NFL Wire News

Defense now attracting the headlines for Broncos


The Sports Xchange

ENGLEWOOD, Colo. — The last time the Denver Broncos were 4-0, in 2013, they won their games by an average of 22 points per game. Their defense allowed an average of 23 points per game, but it didn’t matter with the offense launching up 21 touchdowns over those four weeks.

It’s a little bit different now.

These Broncos need the defense to carry an inconsistent offense. These Broncos are in tight games week after week, with an average victory margin of seven points. The offense has scored just eight touchdowns.

But the defense has accounted for just 14 points allowed per game, has scored two touchdowns of its own, has a league-leading sack total (18) that is tied with the 2013 Chiefs for the most by any team through four games in the last decade, and in every game so far has forced the game-winning or game-saving takeaway in the final five minutes of regulation.

The 23-20 win over the Vikings on Sunday followed that script to a tee. Denver sacked Minnesota quarterback Teddy Bridgewater seven times, but didn’t force a takeaway until T.J. Ward’s blitz with 37 seconds left jarred the football loose, allowing Von Miller to recover near midfield to clinch the game.

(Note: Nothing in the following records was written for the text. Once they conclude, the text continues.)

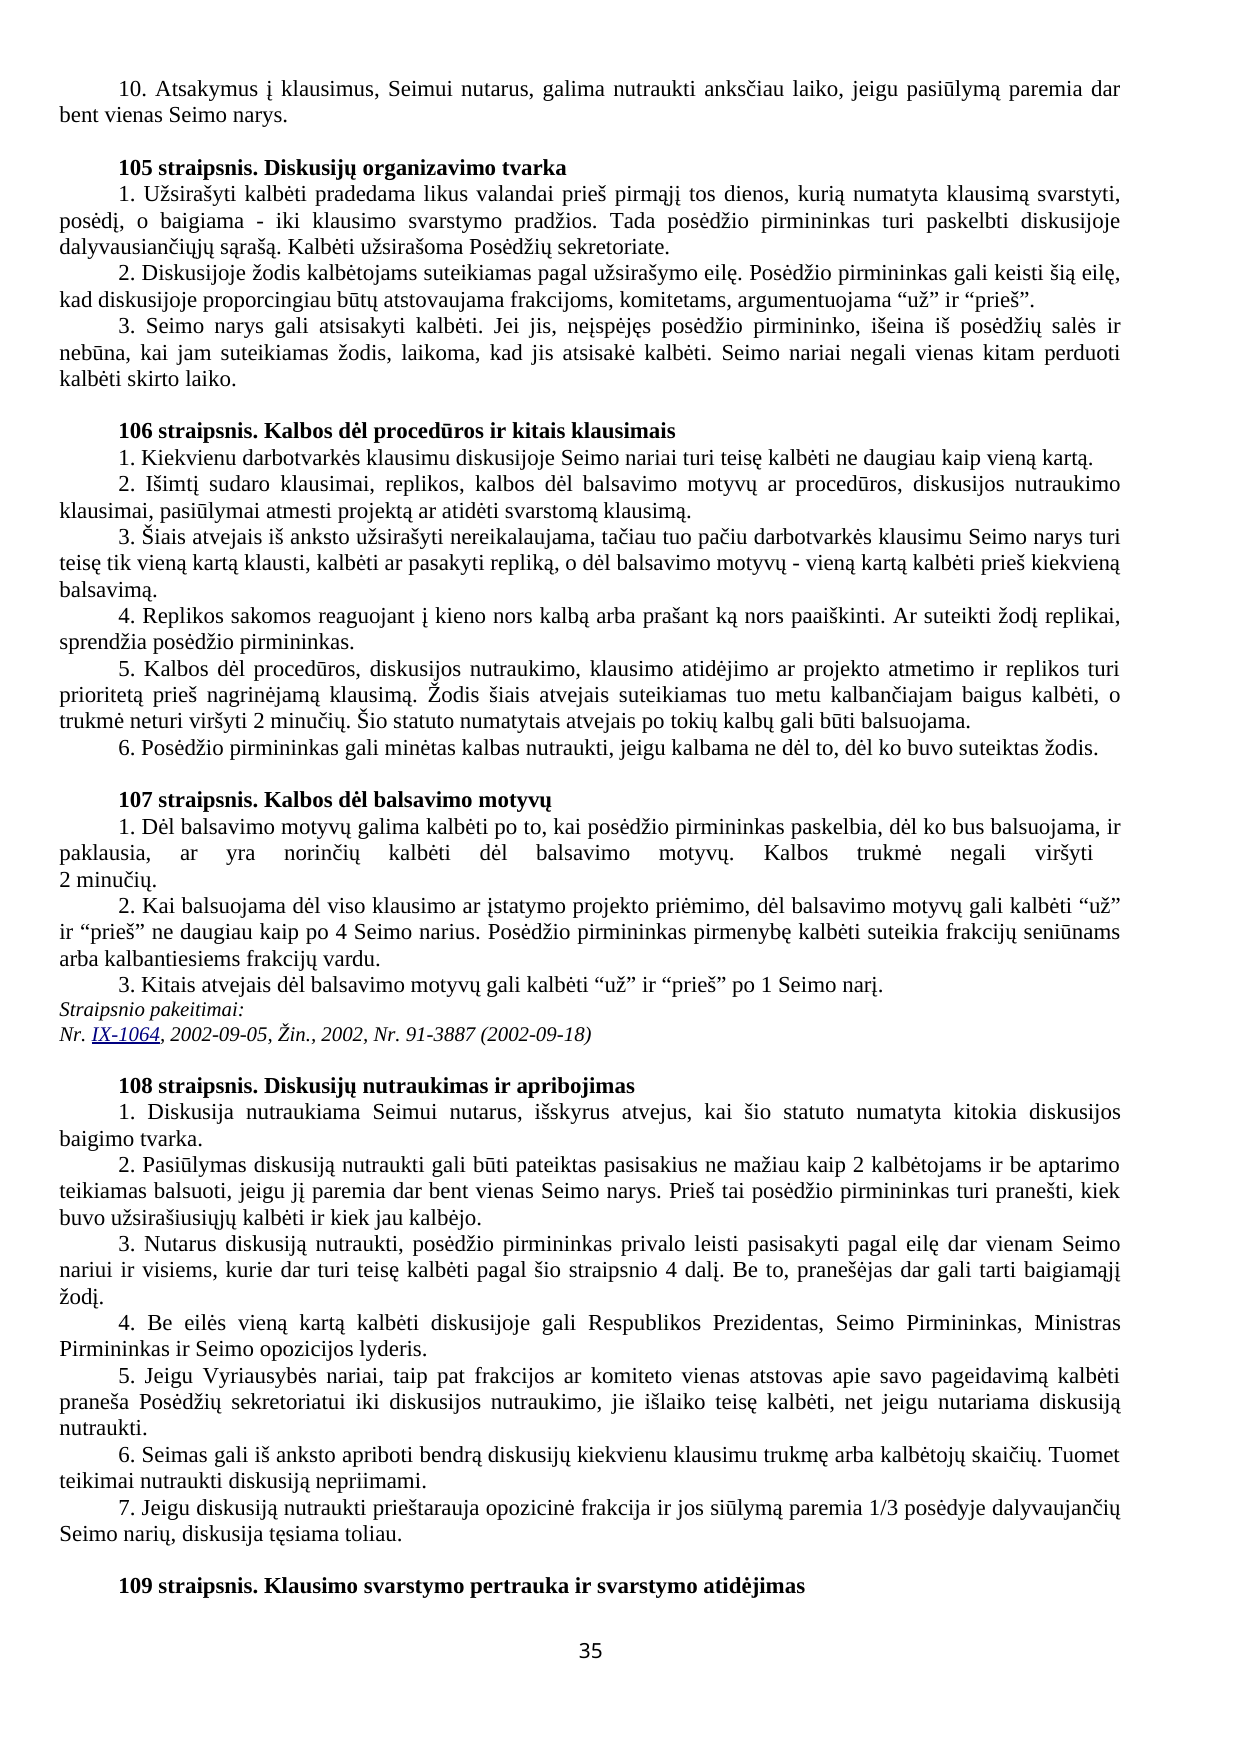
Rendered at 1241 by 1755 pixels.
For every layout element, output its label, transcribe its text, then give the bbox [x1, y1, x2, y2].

text 2. Išimtį sudaro klausimai, replikos, kalbos dėl balsavimo motyvų ar procedūros, diskusijos nutraukimo klausimai, pasiūlymai atmesti projektą ar atidėti svarstomą klausimą. [59, 470, 1122, 523]
text 3. Šiais atvejais iš anksto užsirašyti nereikalaujama, tačiau tuo pačiu darbotvarkės klausimu Seimo narys turi teisę tik vieną kartą klausti, kalbėti ar pasakyti repliką, o dėl balsavimo motyvų - vieną kartą kalbėti prieš kiekvieną balsavimą. [59, 523, 1122, 602]
text 6. Posėdžio pirmininkas gali minėtas kalbas nutraukti, jeigu kalbama ne dėl to, dėl ko buvo suteiktas žodis. [59, 734, 1122, 760]
text 4. Be eilės vieną kartą kalbėti diskusijoje gali Respublikos Prezidentas, Seimo Pirmininkas, Ministras Pirmininkas ir Seimo opozicijos lyderis. [59, 1309, 1122, 1362]
text 1. Diskusija nutraukiama Seimui nutarus, išskyrus atvejus, kai šio statuto numatyta kitokia diskusijos baigimo tvarka. [59, 1098, 1122, 1151]
text 3. Seimo narys gali atsisakyti kalbėti. Jei jis, neįspėjęs posėdžio pirmininko, išeina iš posėdžių salės ir nebūna, kai jam suteikiamas žodis, laikoma, kad jis atsisakė kalbėti. Seimo nariai negali vienas kitam perduoti kalbėti skirto laiko. [59, 312, 1122, 391]
text 105 straipsnis. Diskusijų organizavimo tvarka [59, 154, 1122, 180]
text Straipsnio pakeitimai: [59, 997, 1122, 1021]
text 2. Pasiūlymas diskusiją nutraukti gali būti pateiktas pasisakius ne mažiau kaip 2 kalbėtojams ir be aptarimo teikiamas balsuoti, jeigu jį paremia dar bent vienas Seimo narys. Prieš tai posėdžio pirmininkas turi pranešti, kiek buvo užsirašiusiųjų kalbėti ir kiek jau kalbėjo. [59, 1151, 1122, 1230]
text Nr. IX-1064, 2002-09-05, Žin., 2002, Nr. 91-3887 (2002-09-18) [59, 1021, 1122, 1046]
text 1. Dėl balsavimo motyvų galima kalbėti po to, kai posėdžio pirmininkas paskelbia, dėl ko bus balsuojama, ir paklausia, ar yra norinčių kalbėti dėl balsavimo motyvų. Kalbos trukmė negali viršyti 2 minučių. [59, 813, 1122, 892]
text 3. Kitais atvejais dėl balsavimo motyvų gali kalbėti “už” ir “prieš” po 1 Seimo narį. [59, 971, 1122, 997]
text 107 straipsnis. Kalbos dėl balsavimo motyvų [59, 787, 1122, 813]
text 1. Kiekvienu darbotvarkės klausimu diskusijoje Seimo nariai turi teisę kalbėti ne daugiau kaip vieną kartą. [59, 444, 1122, 470]
text 1. Užsirašyti kalbėti pradedama likus valandai prieš pirmąjį tos dienos, kurią numatyta klausimą svarstyti, posėdį, o baigiama - iki klausimo svarstymo pradžios. Tada posėdžio pirmininkas turi paskelbti diskusijoje dalyvausiančiųjų sąrašą. Kalbėti užsirašoma Posėdžių sekretoriate. [59, 180, 1122, 259]
text 7. Jeigu diskusiją nutraukti prieštarauja opozicinė frakcija ir jos siūlymą paremia 1/3 posėdyje dalyvaujančių Seimo narių, diskusija tęsiama toliau. [59, 1493, 1122, 1546]
text 106 straipsnis. Kalbos dėl procedūros ir kitais klausimais [59, 418, 1122, 444]
text 5. Jeigu Vyriausybės nariai, taip pat frakcijos ar komiteto vienas atstovas apie savo pageidavimą kalbėti praneša Posėdžių sekretoriatui iki diskusijos nutraukimo, jie išlaiko teisę kalbėti, net jeigu nutariama diskusiją nutraukti. [59, 1362, 1122, 1441]
text 2. Kai balsuojama dėl viso klausimo ar įstatymo projekto priėmimo, dėl balsavimo motyvų gali kalbėti “už” ir “prieš” ne daugiau kaip po 4 Seimo narius. Posėdžio pirmininkas pirmenybę kalbėti suteikia frakcijų seniūnams arba kalbantiesiems frakcijų vardu. [59, 892, 1122, 971]
text 3. Nutarus diskusiją nutraukti, posėdžio pirmininkas privalo leisti pasisakyti pagal eilę dar vienam Seimo nariui ir visiems, kurie dar turi teisę kalbėti pagal šio straipsnio 4 dalį. Be to, pranešėjas dar gali tarti baigiamąjį žodį. [59, 1230, 1122, 1309]
text 108 straipsnis. Diskusijų nutraukimas ir apribojimas [59, 1072, 1122, 1098]
text 2. Diskusijoje žodis kalbėtojams suteikiamas pagal užsirašymo eilę. Posėdžio pirmininkas gali keisti šią eilę, kad diskusijoje proporcingiau būtų atstovaujama frakcijoms, komitetams, argumentuojama “už” ir “prieš”. [59, 259, 1122, 312]
text 5. Kalbos dėl procedūros, diskusijos nutraukimo, klausimo atidėjimo ar projekto atmetimo ir replikos turi prioritetą prieš nagrinėjamą klausimą. Žodis šiais atvejais suteikiamas tuo metu kalbančiajam baigus kalbėti, o trukmė neturi viršyti 2 minučių. Šio statuto numatytais atvejais po tokių kalbų gali būti balsuojama. [59, 655, 1122, 734]
text 4. Replikos sakomos reaguojant į kieno nors kalbą arba prašant ką nors paaiškinti. Ar suteikti žodį replikai, sprendžia posėdžio pirmininkas. [59, 602, 1122, 655]
text 6. Seimas gali iš anksto apriboti bendrą diskusijų kiekvienu klausimu trukmę arba kalbėtojų skaičių. Tuomet teikimai nutraukti diskusiją nepriimami. [59, 1441, 1122, 1493]
text 10. Atsakymus į klausimus, Seimui nutarus, galima nutraukti anksčiau laiko, jeigu pasiūlymą paremia dar bent vienas Seimo narys. [59, 75, 1122, 128]
text 109 straipsnis. Klausimo svarstymo pertrauka ir svarstymo atidėjimas [59, 1573, 1122, 1599]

Defensive coordinator Wade Phillips has always been aggressive, but with talent like the Broncos have at his disposal, he’s using it to the maximum — like a blitz call in the final minute of a close game.

“That’s a hell of a call, man,” inside linebacker Brandon Marshall said. “Wade is a tremendous defensive coordinator. He knew we had six sacks up to that point, and he’s like, ‘OK, we’re going to come after him. We’re not just going to sit back and play coverage,’ and we did, and T.J. got the strip-sack, and we won the game. It was amazing.”

And it’s not just what the Broncos’ top-ranked defense is doing. It’s when it does it.

“We just never give up,” Marshall said. “We’re well-conditioned, because in the fourth quarter, we always come up with big plays, and that’s a testament to our coaches, our strength staff and just the players putting the right things in our bodies and not doing things that could hurt the team.”

Is it sustainable? That’s impossible to know, but what the Broncos know is that it takes a defense to take down the reigning kingpins of the AFC, because the only teams to defeat the New England Patriots at Gillette Stadium in the postseason — the Ravens (2009 and 2012) and the Jets (2010), did so with swarming units that harassed quarterback Tom Brady into mistakes he doesn’t usually make.

Ultimately, that’s what this is all about for the Broncos: building a team capable of dethroning the Patriots — and doing it in Foxborough in January, if necessary. Despite the mistakes on offense through four weeks, the Broncos just might have enough on that side of the football to capitalize on the mistakes caused by an explosive pass rush and swarming inside linebackers and safeties.


–PASSING OFFENSE: C-minus. Two interceptions off Peyton Manning led directly to 10 Vikings points and nearly knocked the Broncos completely off the rails. He was solid aside from those interceptions, and punctuated his day with two deep passes to Demaryius Thomas and Emmanuel Sanders. Despite the absence of Ty Sambrailo, the Broncos had their best day in pass protection so far this season, and Manning was hit just three times.

–RUSHING OFFENSE: B. The consistency still isn’t there, with 72 of the 146 yards gained by Broncos running backs coming on a single Ronnie Hillman sprint that was the Broncos’ longest carry in nearly nine years. But at the end of the game, the Broncos hit a solid groove, with 22 yards on four consecutive carries moving the Broncos into range of Brandon McManus’ game-winning field goal.

–PASS DEFENSE: B. The Broncos surrendered yardage to Minnesota’s wide receivers, who used well-executed plays that obstructed Denver’s cornerbacks and precise passing from Bridgewater to tightly covered receivers.

–RUN DEFENSE: B. For all but one play, the Broncos contained Adrian Peterson, and if it had not been for that fourth-and-1 sprint through a gaping hole, Peterson would have left the day with just 33 yards on 15 carries. Missed assignments killed the Broncos on that 48-yard run, but the Broncos kept Peterson below 100 yards and didn’t let Teddy Bridgewater make a play with his feet until the final moments.

–SPECIAL TEAMS: A-minus. Brandon McManus’ kickoffs hung up in the wind, but strong coverage kept the returns from being explosive. McManus navigated those tricky breezes for a perfect day on placekicks and Britton Colquitt dropped a fourth-quarter punt at the Minnesota 3-yard-line.

–COACHING: A-minus. The Broncos continued to emphasize the pistol formation, using it on 31 of their 53 snaps, and ran just five plays from under center — two of which were kneeldowns, with the rest coming in goal-to-go. Head coach Gary Kubiak has been willing to adjust key tenets of his offense to try and get the most out of the offense, and he’s let Wade Phillips attack on defense, including a game-clinching blitz call with 37 seconds remaining.